On the Western Front, 1.6 million British soldiers were successfully treated and returned to the trenches. By the end of the war, 735,487 British soldiers had been released as a result of serious injuries. The majority of injuries were caused by explosions of shells and shrapnel.

Many of the injured (16%) had facial injuries, more than a third of which were classified as "serious". Historically, this was an area where very few attempts were made and survivors with serious facial injuries were severely deformed, making vision, easy breathing, food and beverages difficult.

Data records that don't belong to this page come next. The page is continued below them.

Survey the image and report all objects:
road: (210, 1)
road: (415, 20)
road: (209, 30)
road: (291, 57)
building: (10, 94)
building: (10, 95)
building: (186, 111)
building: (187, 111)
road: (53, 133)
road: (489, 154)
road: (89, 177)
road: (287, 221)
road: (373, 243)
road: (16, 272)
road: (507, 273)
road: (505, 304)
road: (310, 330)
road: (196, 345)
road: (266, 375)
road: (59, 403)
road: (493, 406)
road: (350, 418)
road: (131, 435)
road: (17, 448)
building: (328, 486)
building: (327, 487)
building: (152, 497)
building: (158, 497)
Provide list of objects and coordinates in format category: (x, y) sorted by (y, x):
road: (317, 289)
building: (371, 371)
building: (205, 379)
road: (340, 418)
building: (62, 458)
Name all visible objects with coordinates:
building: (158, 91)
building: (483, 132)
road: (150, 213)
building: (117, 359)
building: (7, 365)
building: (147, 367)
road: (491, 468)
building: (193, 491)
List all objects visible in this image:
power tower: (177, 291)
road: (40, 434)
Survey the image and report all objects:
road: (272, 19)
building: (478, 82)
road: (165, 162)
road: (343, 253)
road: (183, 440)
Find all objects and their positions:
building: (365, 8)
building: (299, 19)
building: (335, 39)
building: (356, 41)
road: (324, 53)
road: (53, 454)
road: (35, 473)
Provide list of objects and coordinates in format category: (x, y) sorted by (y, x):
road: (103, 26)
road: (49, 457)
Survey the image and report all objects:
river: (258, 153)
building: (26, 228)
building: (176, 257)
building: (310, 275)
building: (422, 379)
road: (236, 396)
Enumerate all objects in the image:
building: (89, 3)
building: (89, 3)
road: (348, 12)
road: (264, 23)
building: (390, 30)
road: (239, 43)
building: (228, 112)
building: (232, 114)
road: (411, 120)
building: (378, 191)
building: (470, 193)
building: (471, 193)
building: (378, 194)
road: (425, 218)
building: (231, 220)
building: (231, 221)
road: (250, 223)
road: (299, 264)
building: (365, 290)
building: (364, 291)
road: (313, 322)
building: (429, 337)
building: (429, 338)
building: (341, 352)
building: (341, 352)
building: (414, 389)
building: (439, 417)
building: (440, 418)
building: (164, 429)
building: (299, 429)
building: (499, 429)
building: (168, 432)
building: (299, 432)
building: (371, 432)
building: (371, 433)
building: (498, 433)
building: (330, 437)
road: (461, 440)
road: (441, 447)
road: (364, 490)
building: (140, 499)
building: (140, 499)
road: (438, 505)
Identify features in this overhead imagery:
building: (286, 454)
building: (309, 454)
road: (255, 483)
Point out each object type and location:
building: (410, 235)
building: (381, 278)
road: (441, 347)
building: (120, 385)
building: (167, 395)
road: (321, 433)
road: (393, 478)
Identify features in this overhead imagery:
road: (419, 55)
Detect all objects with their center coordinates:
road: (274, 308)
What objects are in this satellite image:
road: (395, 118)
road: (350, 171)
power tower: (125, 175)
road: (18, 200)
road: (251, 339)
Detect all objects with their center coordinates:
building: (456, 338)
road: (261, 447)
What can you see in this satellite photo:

A young ENT (ear, nose and throat) surgeon from New Zealand, Harold Gillies, working on the Western Front, attempted to repair the damage caused by facial wounds and realized the need for 39, specialized work. The timing was opportune, as the military medical authorities recognized the benefits of establishing specialized centers for the treatment of specific injuries, such as neurosurgical and orthopedic injuries or gassing victims.

Gillies is authorized to do so, and in January 1916 he set up the first British plastic surgery unit at Cambridge Military Hospital in Aldershot. Gillies visited basic hospitals in France to search for suitable patients to send to her unit. He returned in expectation of about 200 patients – but the opening of the unit coincided with the opening of the Somme offensive in 1916 and more than 2 000 patients with facial lesions were sent to Aldershot. Treatment was also necessary for sailors and airmen suffering from facial burns.

A new strange art

Gillies described the development of plastic surgery as a "new and strange art". Many techniques have been developed through trial and error, although some reflect work done centuries ago in India. One of the main techniques developed by Gillies was tube pedicle skin grafting.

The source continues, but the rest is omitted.